South Beach Diet Spicy Grilled Fish and Peppers
- Ready In:
- 34mins
- Ingredients:
- 7
- Serves:
-
6
ingredients
- 236.59 ml low-fat Italian salad dressing
- 4.92 ml crushed red pepper flakes
- 680.38 g firm white fish fillets
- 2 medium red peppers, cut into 6 pieces
- 2 medium green peppers, cut into 6 pieces
- 29.58 ml grated parmesan cheese
- 29.58 ml finely chopped cilantro
directions
- Preheat grill to medium-high heat. Mix dressing and crushed red pepper. Pour half of dressing mixture over fish in resealable plastic bag; pour remaining mixture over peppers in separate resealable plastic bag. Seal bags. Turn bags over several times to evenly coat fish and peppers. Refrigerate 15 minutes to marinate.

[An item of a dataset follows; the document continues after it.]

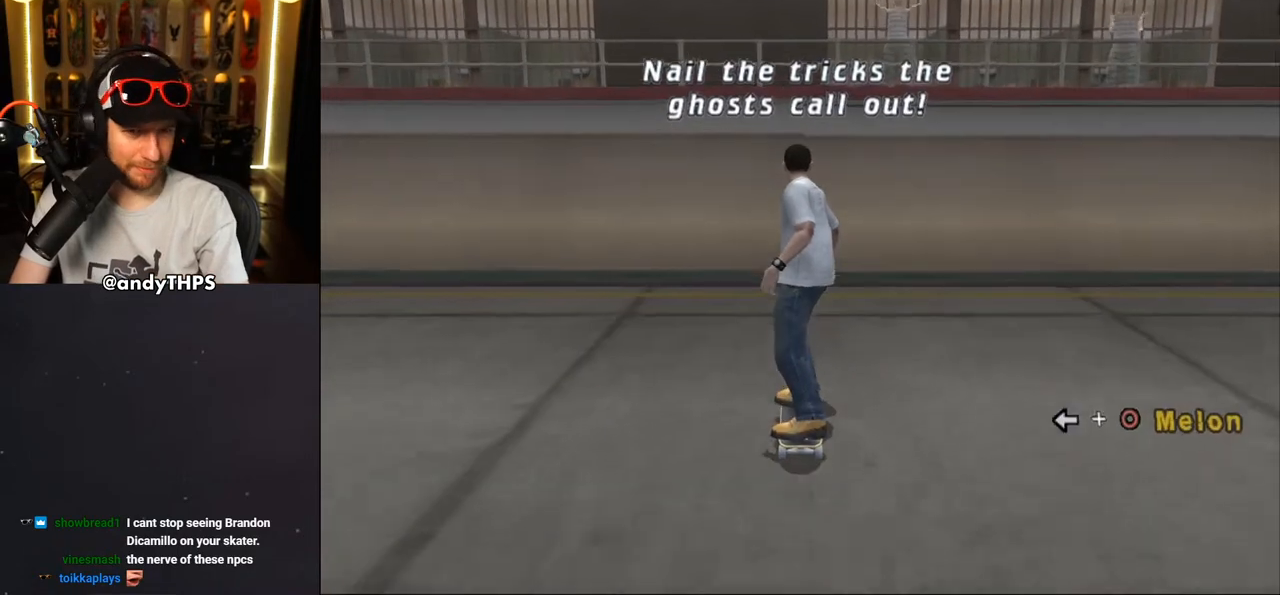
{"buttons": ["CROSS"], "left_stick": "center", "right_stick": "center", "events": [[33, "CROSS", "down"], [167, "DPAD_UP", "down"], [233, "DPAD_UP", "up"], [317, "DPAD_UP", "down"], [383, "DPAD_UP", "up"]]}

- Remove fish from marinade; discard marinade. Remove peppers from marinade, reserving marinade. Place peppers on grill. Top with fish; cover grill with lid.
- Grill 4 minutes; carefully turn fish. Brush with reserved marinade from peppers. Grill, covered, an additional 2 minutes or until fish flakes easily with fork. Place fish and peppers on plate; let stand 3 minutes. Sprinkle with cheese and cilantro.